Tribunal Administratif de Montpellier — Décision N° TA34-2204291

vendredi 29 décembre 2023

JuridictionTribunal Administratif de Montpellier
SectionTribunal Administratif de Montpellier
N° DossierTA34-2204291
TypeDécision
RecoursExcès de pouvoir
PublicationC
FormationVice-Président ENCONTRE
Avocat requérantCOELO

Texte intégral

Vu la procédure suivante :

Par une requête et un mémoire en réplique, enregistrés le 19 août 2022 et le 18 octobre 2023, et des pièces complémentaires, enregistrées le 28 novembre 2023, Mme A B, représentée par Me Coelo, demande au tribunal :

1°) d'annuler la décision du 9 novembre 2021 par laquelle la commission de médiation de l'Hérault a rejeté sa demande de logement social présentée dans le cadre des dispositions de l'article L. 441-2-3 du code de la construction et de l'habitation, ensemble la décision du 5 avril 2022 portant rejet de son recours gracieux ;

2°) d'enjoindre à la commission de médiation, à titre principal, de reconnaître le caractère prioritaire de sa demande dans un délai de quinze jours à compter de la notification du jugement à intervenir, sous astreinte de 50 euros par jour de retard, et, à titre subsidiaire, de procéder au réexamen de sa situation dans les mêmes conditions de délai et d'astreinte. ;

3°) de mettre à la charge de l'Etat la somme de 1 500 euros à verser à son conseil, en application de l'article 37 de la loi du 10 juillet 1991.

Elle soutient que :

- la décision attaquée est entachée d'incompétence ;

- la régularité de la composition de la commission de médiation n'est pas démontrée ;

- la décision attaquée est entachée d'une erreur de fait dès lors qu'elle n'a jamais reçu une réponse favorable du service intégré d'accueil et d'orientation (SIAO) 34 à sa demande d'hébergement ;

- elle est entachée d'erreur de droit dès lors qu'il ne pouvait lui être opposé le refus d'un logement transitoire ;

- elle est entachée d'erreur manifeste d'appréciation dès lors qu'elle est dépourvue de logement et est en capacité d'occuper un logement autonome.

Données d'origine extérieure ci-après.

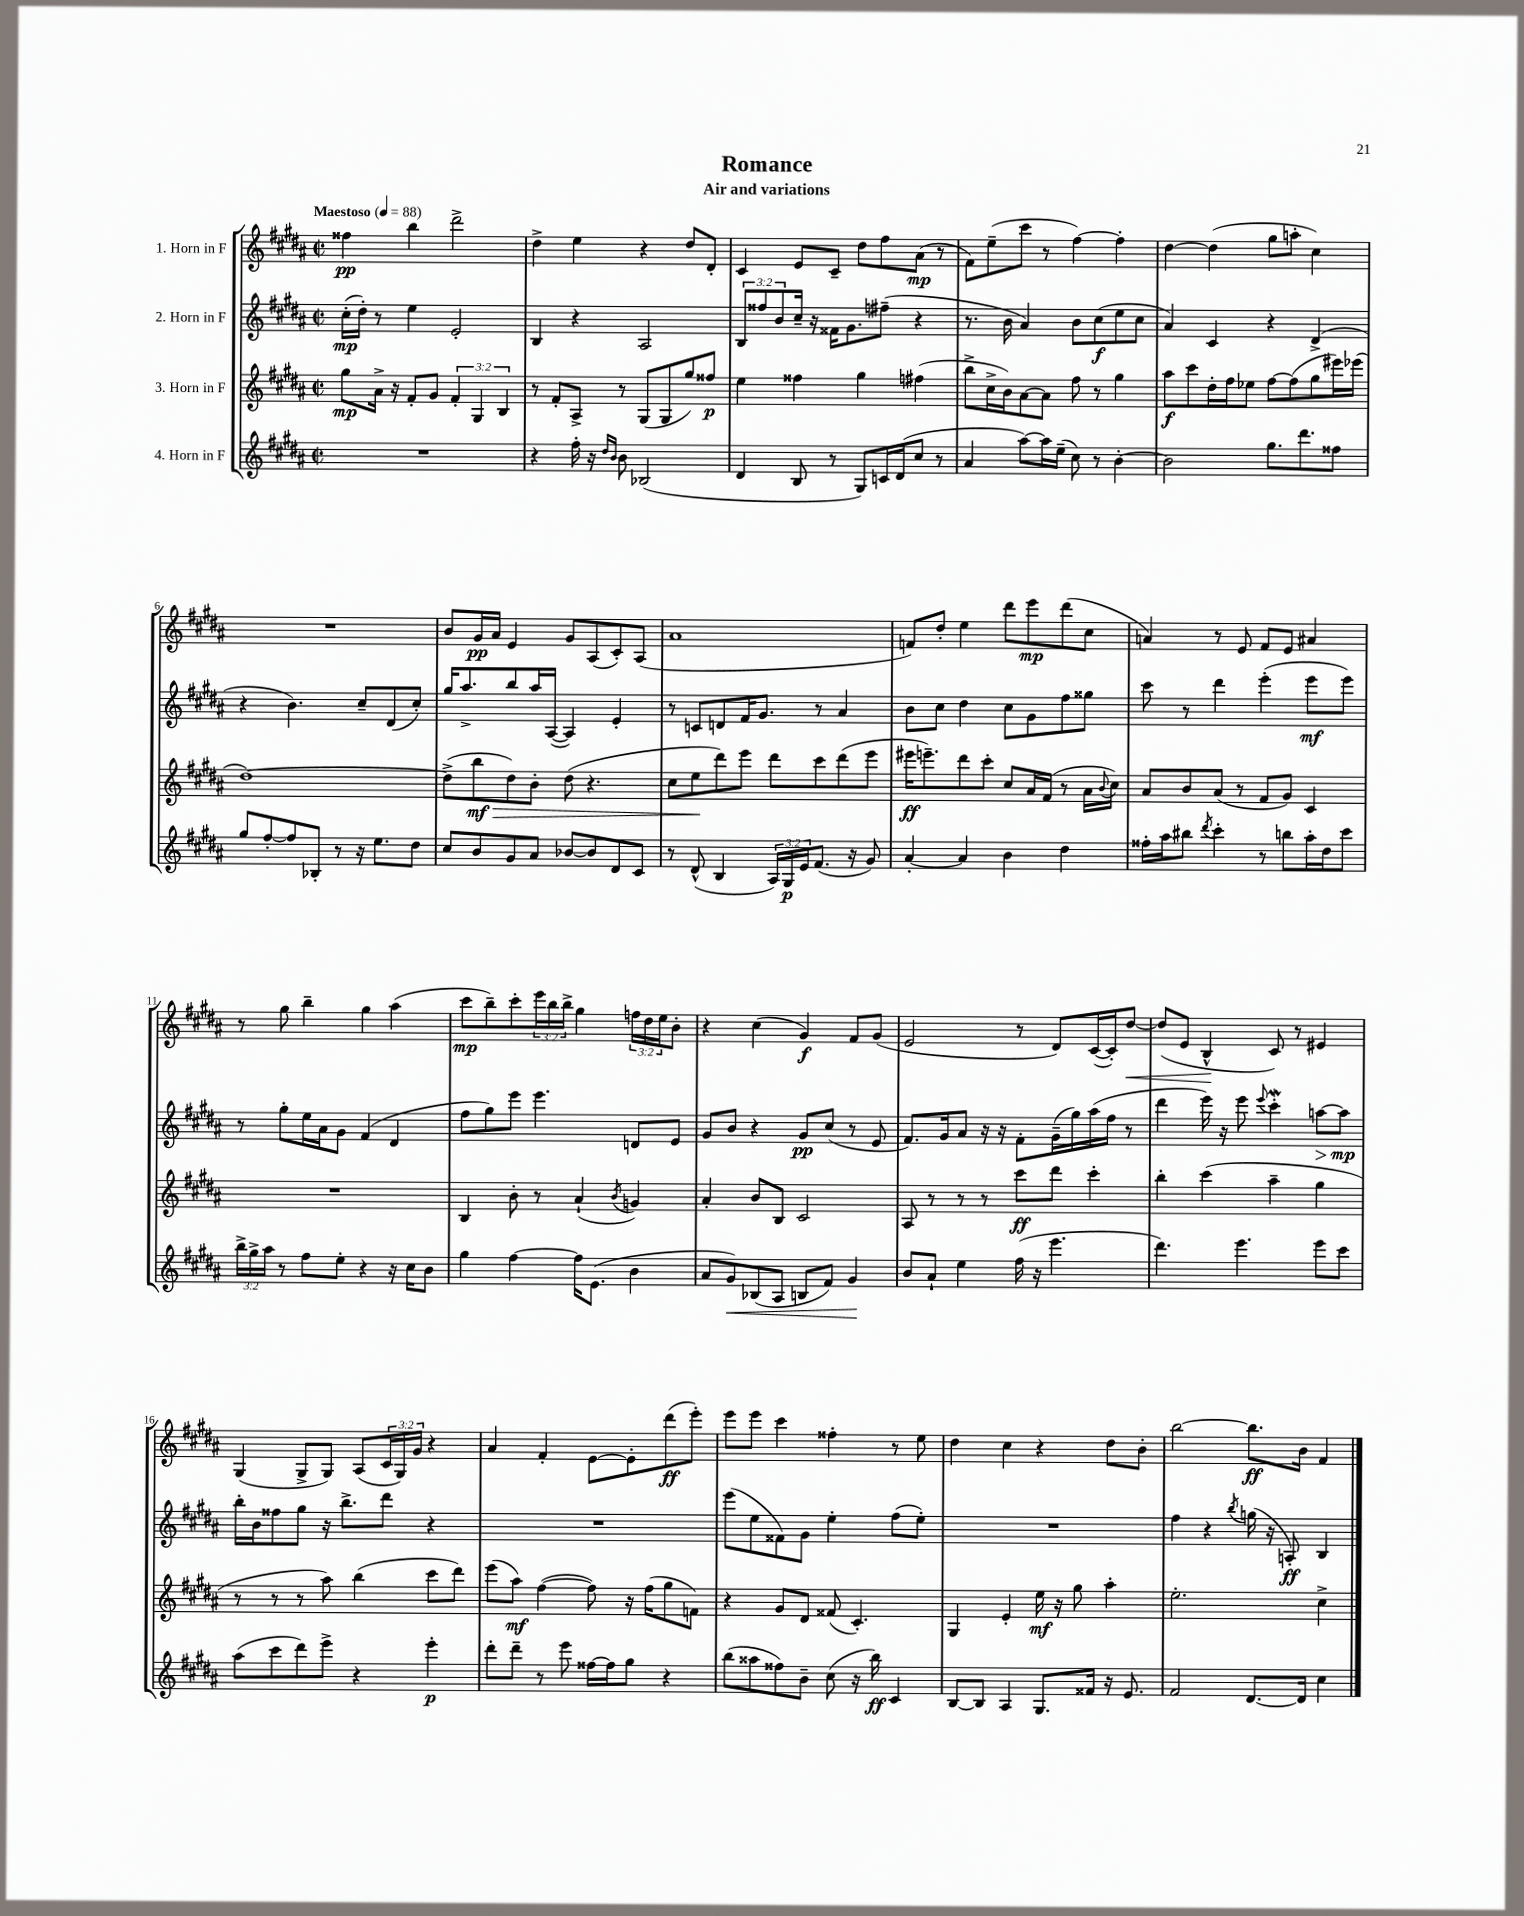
\header { title = "Romance" subtitle = "Air and variations" }
<<
\new StaffGroup <<
\new Staff = "s0" \with { instrumentName = "1. Horn in F" } {
    \clef treble \key b \major \defaultTimeSignature \time 2/2 \override Staff.TupletNumber.text = #tuplet-number::calc-fraction-text \tempo "Maestoso" 4 = 88
    fisis''4\pp b''4 dis'''2-> |
    dis''4-> e''4 r4 dis''8 dis'8-. |
    cis'4 e'8 cis'8-- dis''8 fis''8 ais'8\mp( r8 |
    fis'8) e''8--( cis'''8 r8 fis''4~) fis''4-. |
    dis''4~ dis''4( gis''8 a''8-. cis''4) |
    R1 |
    b'8 gis'16\pp ais'16 e'4 gis'8 ais8( cis'8-.) ais8( |
    ais'1 |
    f'8) dis''8-. e''4 dis'''8 e'''8\mp dis'''8( cis''8 |
    a'4) r8 e'8 fis'8 e'8 ais'4 |
    r8 gis''8 b''4-- gis''4 ais''4( |
    cis'''8\mp b''8--) cis'''8-. \tuplet 3/2 { e'''16 b''16 b''16-> } gis''4 \tuplet 3/2 { f''16 dis''16 e''16 } b'8-. |
    r4 cis''4( gis'4\f) fis'8 gis'8( |
    e'2 r8 dis'8) cis'16~( cis'16-.) dis''8~\< |
    dis''8( e'8 b4-^\! cis'8) r8 eis'4 |
    gis4( gis8-> gis8) ais8( \tuplet 3/2 { cis'16 gis16) gis'16 } r4 |
    ais'4 fis'4-. e'8~ e'8-. dis'''8\ff( e'''8-.) |
    e'''8 e'''8 cis'''4 fisis''4-. r8 e''8 |
    dis''4 cis''4 r4 dis''8 b'8-. |
    b''2~ b''8.\ff b'16 fis'4 \bar "|." |
}
\new Staff = "s1" \with { instrumentName = "2. Horn in F" } {
    \clef treble \key b \major \defaultTimeSignature \time 2/2 \override Staff.TupletNumber.text = #tuplet-number::calc-fraction-text
    cis''16-.\mp( dis''16-.) r8 e''4 e'2-. |
    b4 r4 ais2 |
    \tuplet 3/2 { b8 fisis''8 b'8 } cis''16-- r16 fisis'16 gis'8. fis''8--( r4 |
    r8. b'16 ais'4) b'8 cis''8\f( e''8 cis''8 |
    ais'4) cis'4 r4 dis'4->( |
    r4 b'4.) cis''8-- dis'8( cis''8-.) |
    gis''16 ais''8.-> b''8 ais''16 ais16~( ais4) e'4-. |
    r8 c'8 d'8 fis'16 gis'8. r8 ais'4 |
    b'8 cis''8 dis''4 cis''8 gis'8 fis''8 gisis''8 |
    cis'''8 r8 dis'''4 e'''4-.( e'''8\mf e'''8) |
    r8 gis''8-. e''16 ais'16 gis'8 fis'4( dis'4 |
    fis''8 gis''8) e'''8 e'''4. d'8 e'8 |
    gis'8 b'8 r4 gis'8\pp cis''8( r8 e'8 |
    fis'8.) gis'16 ais'8 r16 r16 fis'8-. gis'16--( gis''16) ais''16( fis''16 r8 |
    dis'''4 e'''16) r16 e'''8 \appoggiatura { e'''8 } cis'''4-.\mordent a''8~\> a''8\mp\! |
    b''16-. b'16 fisis''8 gis''8 r16 b''8.-> dis'''8 r4 |
    R1 |
    e'''8( e''8 fisis'8) gis'8 e''4-. fis''8( e''8-.) |
    R1 |
    fis''4 r4 \acciaccatura { b''8 } g''16( r16 a8-.\ff) b4 \bar "|." |
}
\new Staff = "s2" \with { instrumentName = "3. Horn in F" } {
    \clef treble \key b \major \defaultTimeSignature \time 2/2 \override Staff.TupletNumber.text = #tuplet-number::calc-fraction-text
    gis''8\mp ais'16-> r16 fis'8-. gis'8 \tuplet 3/2 { fis'4-. gis4 b4 } |
    r8 fis'8-. ais8-> r8 gis8( gis8 gis''8) fisis''8\p |
    e''4 fisis''4 gis''4 fis''4( |
    b''8-> cis''16-> b'16) ais'8~ ais'8 fis''8 r8 gis''4 |
    ais''8\f cis'''8 dis''16-. fis''16 ees''8 fis''8~ fis''8( gis''8 eis'''16) ees'''16( |
    dis''1~) |
    dis''8->( b''8\mf\> dis''8) b'8-. dis''8( r4. |
    cis''8 e''8\! dis'''8) e'''8 dis'''8 cis'''8 dis'''8( e'''8 |
    eis'''16\ff e'''8.--) dis'''8 cis'''8-. cis''8 ais'16 fis'16( r8 ais'16 \appoggiatura { b'8 } cis''16) |
    ais'8 b'8 ais'8( r8 fis'8 gis'8) cis'4 |
    R1 |
    b4 b'8-. r8 ais'4-!( \acciaccatura { b'8 } g'4) |
    ais'4-. b'8 b8 cis'2 |
    ais8 r8 r8 r8 cis'''8\ff dis'''8 cis'''4-. |
    b''4-. cis'''4( ais''4-- gis''4 |
    r8 r8 r8 ais''8) b''4( cis'''8 dis'''8) |
    e'''8( ais''8\mf) fis''4~( fis''8) r16 fis''16( gis''8 f'8) |
    r4 gis'8 dis'8 fisis'8( cis'4.-.) |
    gis4 e'4-. e''16\mf r16 gis''8 ais''4-. |
    e''2.-. cis''4-> \bar "|." |
}
\new Staff = "s3" \with { instrumentName = "4. Horn in F" } {
    \clef treble \key b \major \defaultTimeSignature \time 2/2 \override Staff.TupletNumber.text = #tuplet-number::calc-fraction-text
    R1 |
    r4 fis''16-. r16 \grace { dis''16 b'16 } b'8 bes2( |
    dis'4 b8 r8 gis8) c'16 dis'16( cis''8 r8 |
    ais'4 ais''8~) ais''16 e''16--( cis''8) r8 b'4~-. |
    b'2 gis''8. dis'''8. fisis''8 |
    gis''8 fis''8~-. fis''8 bes8-. r8 r16 e''8. dis''8 |
    cis''8 b'8 gis'8 ais'8 bes'8~ bes'8 dis'8 cis'8 |
    r8 dis'8-^( b4 \tuplet 3/2 { ais16) gis16\p e'16 } fis'8.( r16 gis'8) |
    ais'4~-. ais'4 b'4 dis''4 |
    fisis''16-. ais''16 bis''8 \acciaccatura { dis'''8 } cis'''4-. r8 b''8 ais''16-. dis''16 cis'''8 |
    \tuplet 3/2 { b''16-> gis''16-> ais''16 } r8 fis''8 e''8-. r4 r16 cis''16 b'8 |
    gis''4 fis''4~ fis''16 e'8.( b'4 |
    ais'8 gis'8\<) bes8( ais8 b8 fis'8) gis'4\! |
    b'8 ais'8-! e''4 fis''16( r16 e'''4. |
    dis'''4.) e'''4. e'''8 cis'''8 |
    ais''8( cis'''8 dis'''8) e'''8-> r4 e'''4-.\p |
    dis'''8-. dis'''8-- r8 e'''8 fisis''16~ fisis''16 gis''8 r4 |
    b''8( aisis''8 fisis''8) b'8-- cis''8( r16 b''16\ff) cis'4 |
    b8~ b8 ais4 gis8. fisis'16 r16 e'8. |
    fis'2 dis'8.~ dis'16 cis''4 \bar "|." |
}
>>
>>
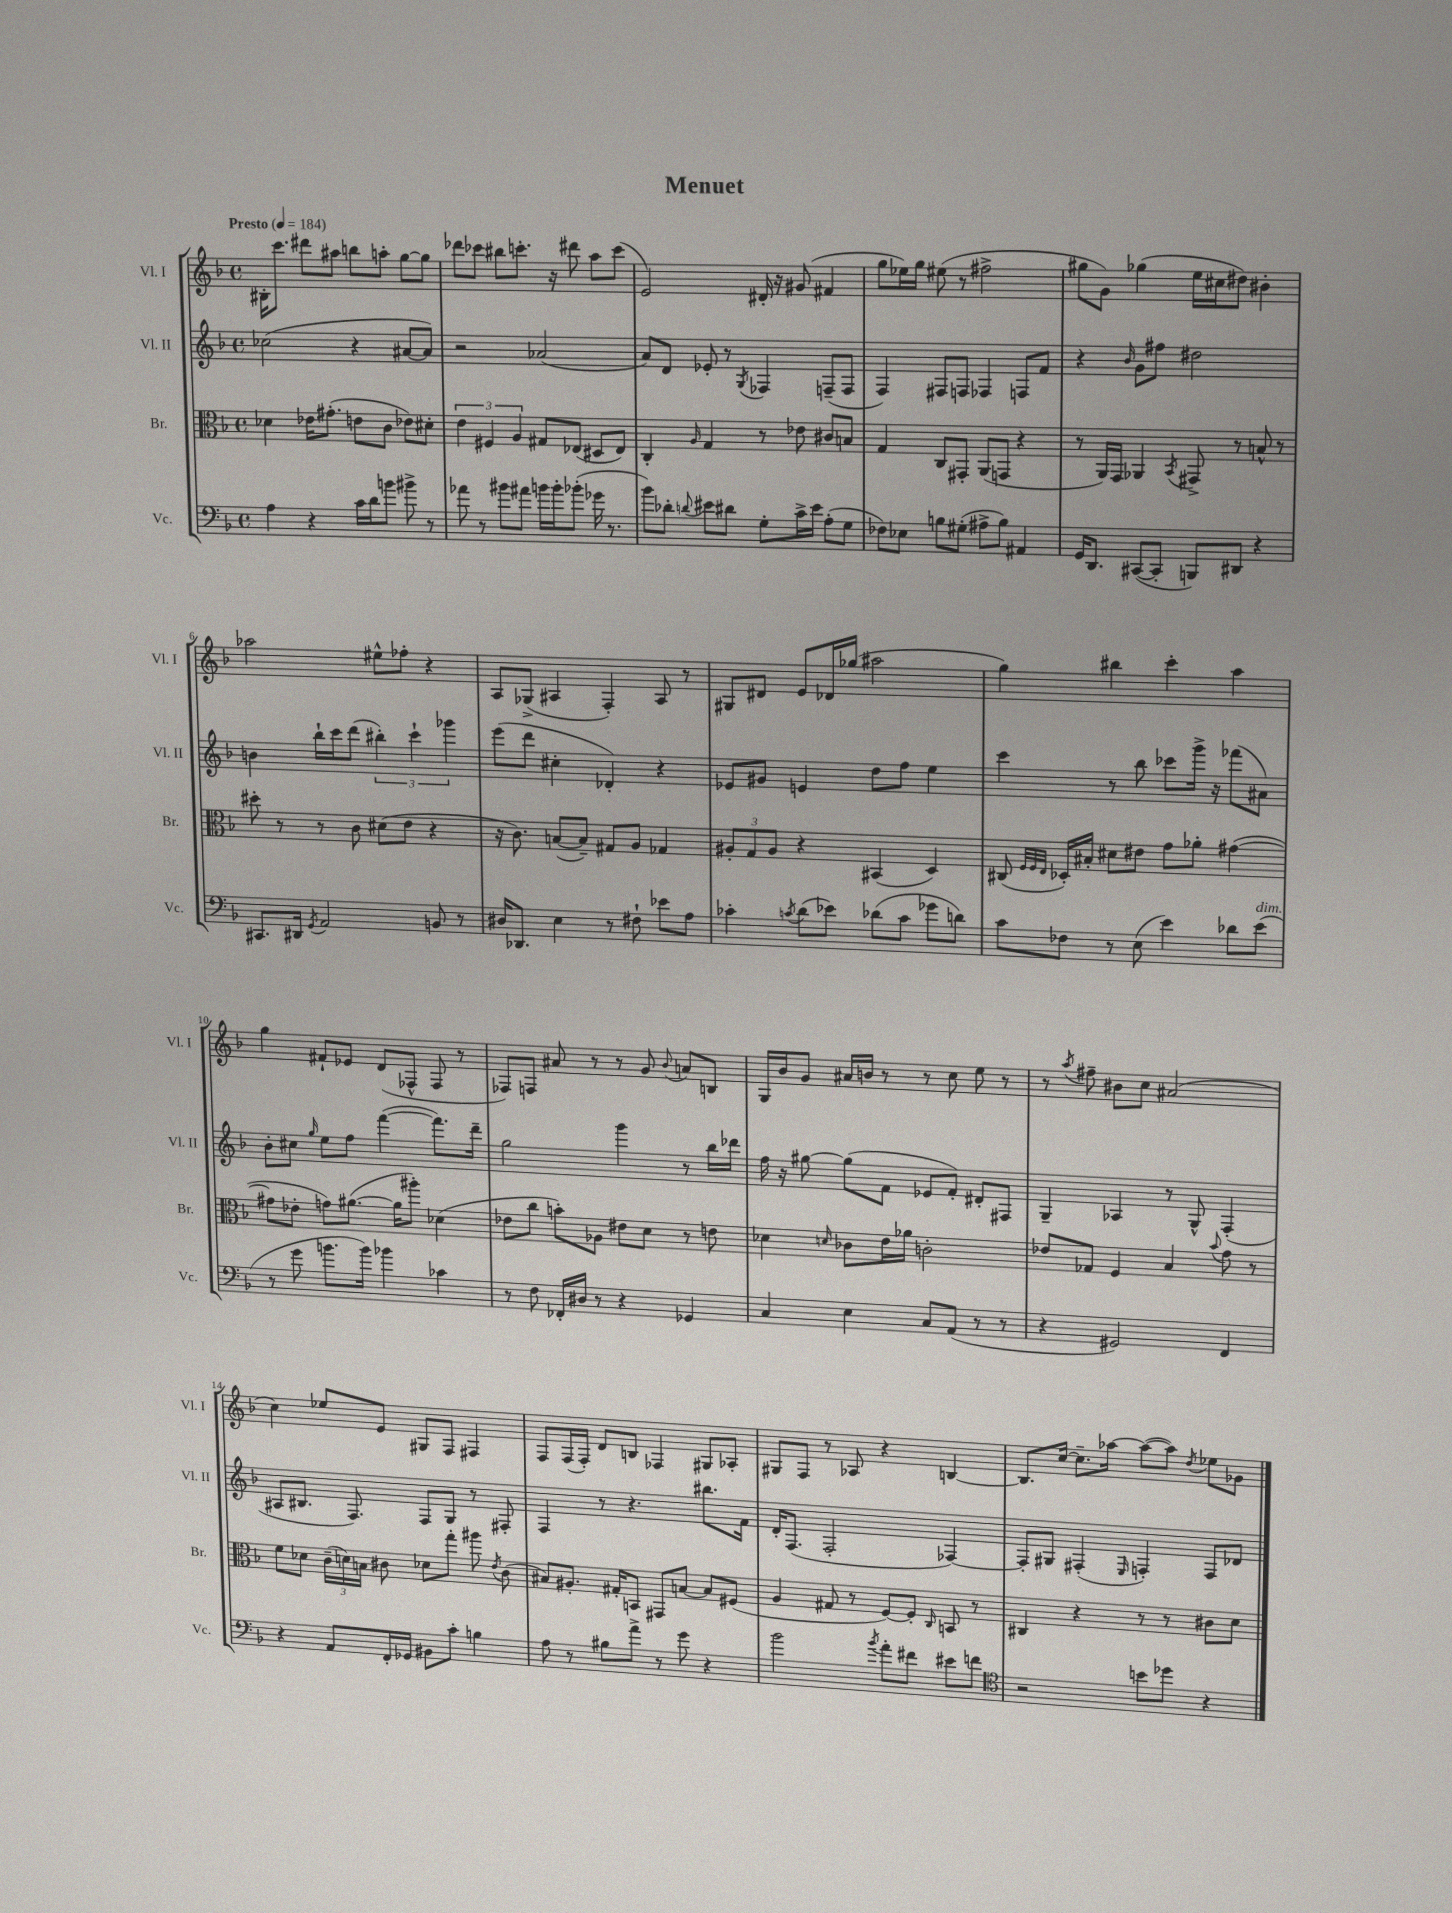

Par un mémoire en défense enregistré le 3 mars 2023, le préfet de l'Hérault conclut au rejet de la requête.

Il fait valoir que les moyens invoqués ne sont pas fondés.

Par une décision du 22 juin 2022, Mme B a été admise au bénéfice de l'aide juridictionnelle totale.

Vu les autres pièces du dossier.

Vu :

- le code de la construction et de l'habitation ;

- le code des relations entre le public et l'administration ;

- la loi n° 91-647 du 10 juillet 1991 ;

- le code de justice administrative.

Le président du tribunal a désigné Mme Encontre, vice-présidente, pour statuer sur les litiges visés à l'article R. 222-13 du code de justice administrative.

La rapporteure publique a été dispensée, sur sa proposition, de prononcer des conclusions à l'audience.

Les parties ont été régulièrement averties du jour de l'audience.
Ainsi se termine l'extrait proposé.